- Directions for this task: Type out the listing below exactly. Pictures stay out of it.

- Supplied information:

== Segment start ==

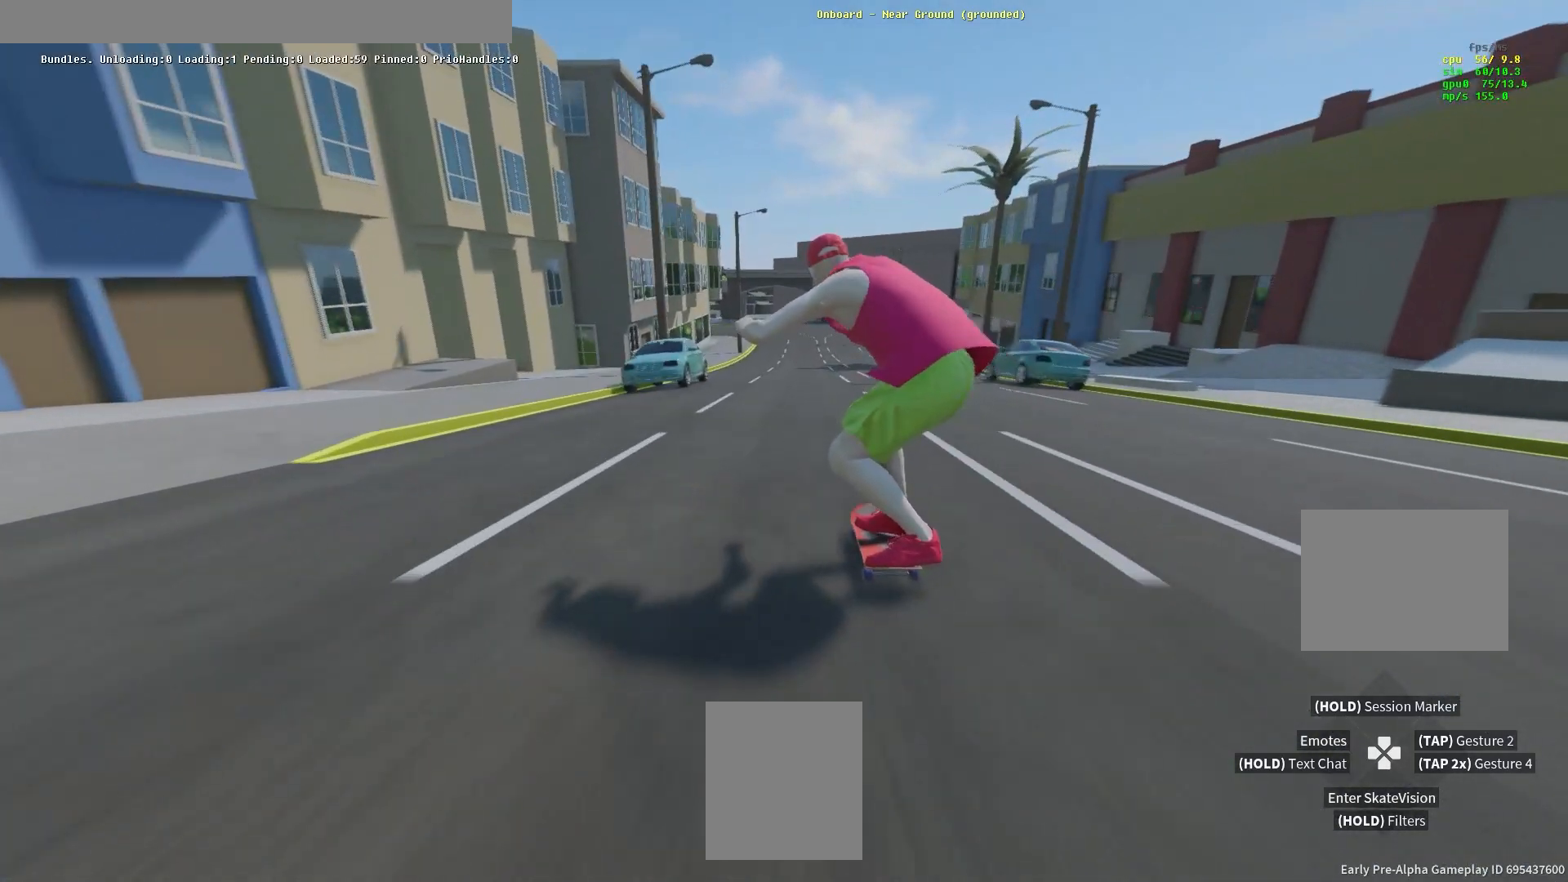
{"dt_ms": 500, "buttons": [], "left_stick": "center", "right_stick": "center", "events": []}
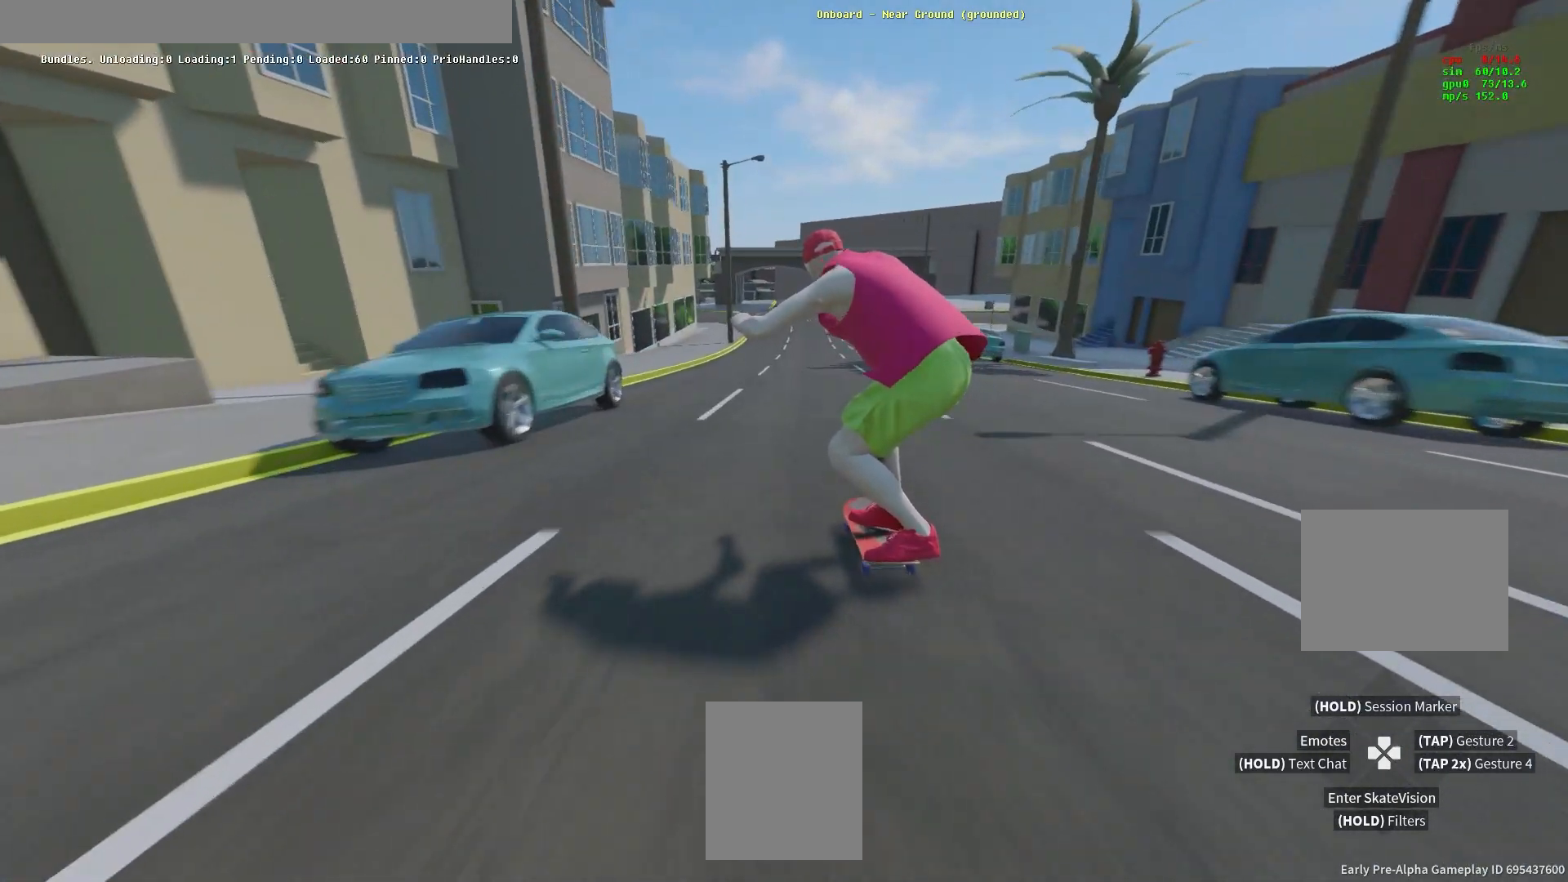
{"dt_ms": 500, "buttons": ["R2"], "left_stick": "center", "right_stick": "center", "events": [[483, "R2", "down"]]}
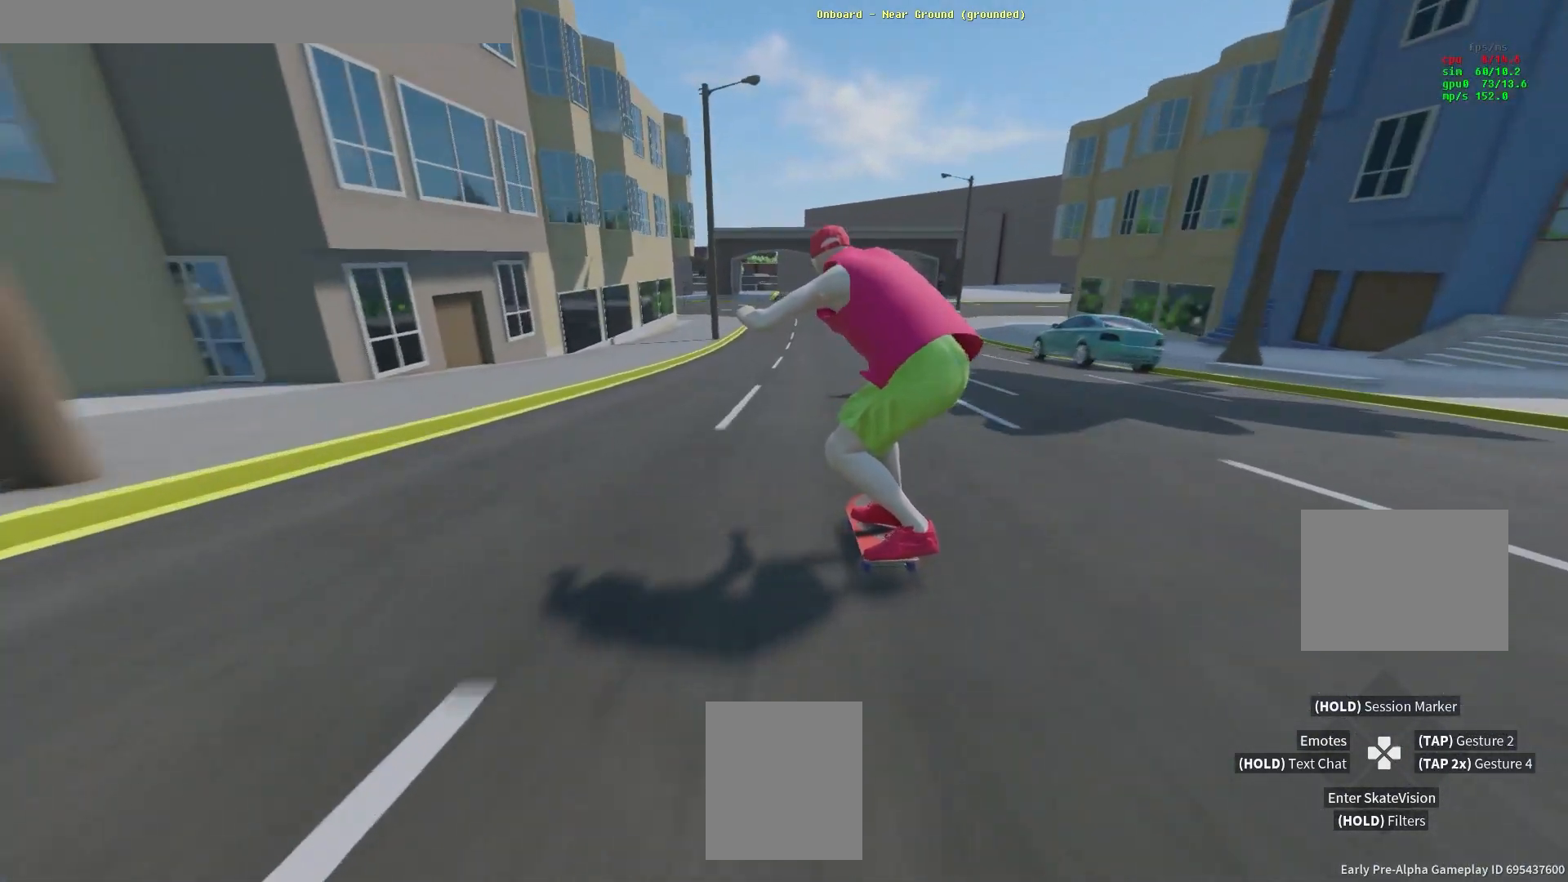
{"dt_ms": 1000, "buttons": [], "left_stick": "center", "right_stick": "center"}
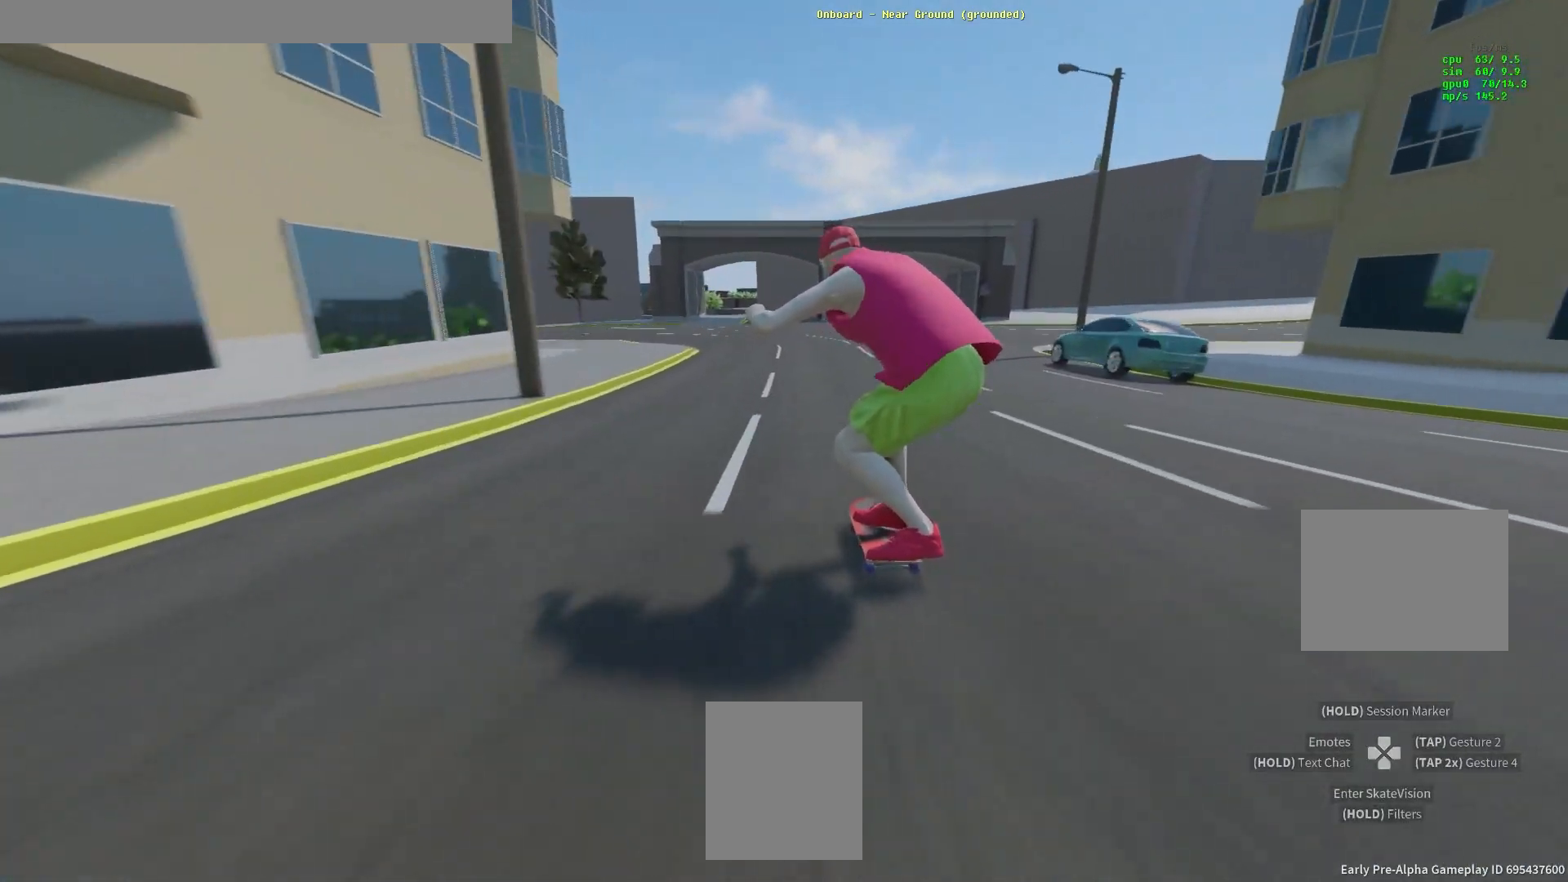
{"dt_ms": 500, "buttons": [], "left_stick": "center", "right_stick": "center", "events": []}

== Segment end ==

- Result for this task:
{"dt_ms": 500, "buttons": [], "left_stick": "center", "right_stick": "center", "events": []}
{"dt_ms": 500, "buttons": ["R2"], "left_stick": "center", "right_stick": "center", "events": [[483, "R2", "down"]]}
{"dt_ms": 1000, "buttons": [], "left_stick": "center", "right_stick": "center"}
{"dt_ms": 500, "buttons": [], "left_stick": "center", "right_stick": "center", "events": []}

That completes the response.